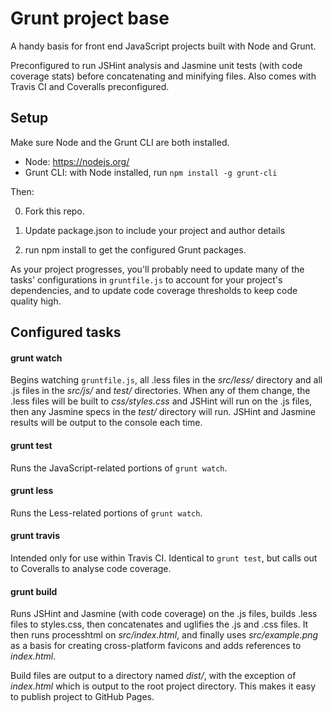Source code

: # Grunt project base

A handy basis for front end JavaScript projects built with Node and Grunt.

Preconfigured to run JSHint analysis and Jasmine unit tests (with code coverage stats) before concatenating and minifying files. Also comes with Travis CI and Coveralls preconfigured.

## Setup

Make sure Node and the Grunt CLI are both installed.
- Node: https://nodejs.org/
- Grunt CLI: with Node installed, run `npm install -g grunt-cli`

Then:

0. Fork this repo.

0. Update package.json to include your project and author details

0. run npm install to get the configured Grunt packages.

As your project progresses, you'll probably need to update many of the tasks' configurations in `gruntfile.js` to account for your project's dependencies, and to update code coverage thresholds to keep code quality high.

## Configured tasks

#### grunt watch

Begins watching `gruntfile.js`, all .less files in the *src/less/* directory and all .js files in the *src/js/* and *test/* directories. When any of them change, the .less files will be built to *css/styles.css* and JSHint will run on the .js files, then any Jasmine specs in the *test/* directory will run. JSHint and Jasmine results will be output to the console each time.

#### grunt test

Runs the JavaScript-related portions of `grunt watch`.

#### grunt less

Runs the Less-related portions of `grunt watch`.

#### grunt travis

Intended only for use within Travis CI. Identical to `grunt test`, but calls out to Coveralls to analyse code coverage.

#### grunt build

Runs JSHint and Jasmine (with code coverage) on the .js files, builds .less files to styles.css, then concatenates and uglifies the .js and .css files. It then runs processhtml on *src/index.html*, and finally uses *src/example.png* as a basis for creating cross-platform favicons and adds references to *index.html*.

Build files are output to a directory named *dist/*, with the exception of *index.html* which is output to the root project directory. This makes it easy to publish project to GitHub Pages.
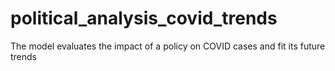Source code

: # political_analysis_covid_trends
The model evaluates the impact of a policy on COVID cases and fit its future trends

• _Exercise objective_: Copy out every line in the entries above that contains the string "related".

• _Expected answer_:
Runs the JavaScript-related portions of `grunt watch`.
Runs the Less-related portions of `grunt watch`.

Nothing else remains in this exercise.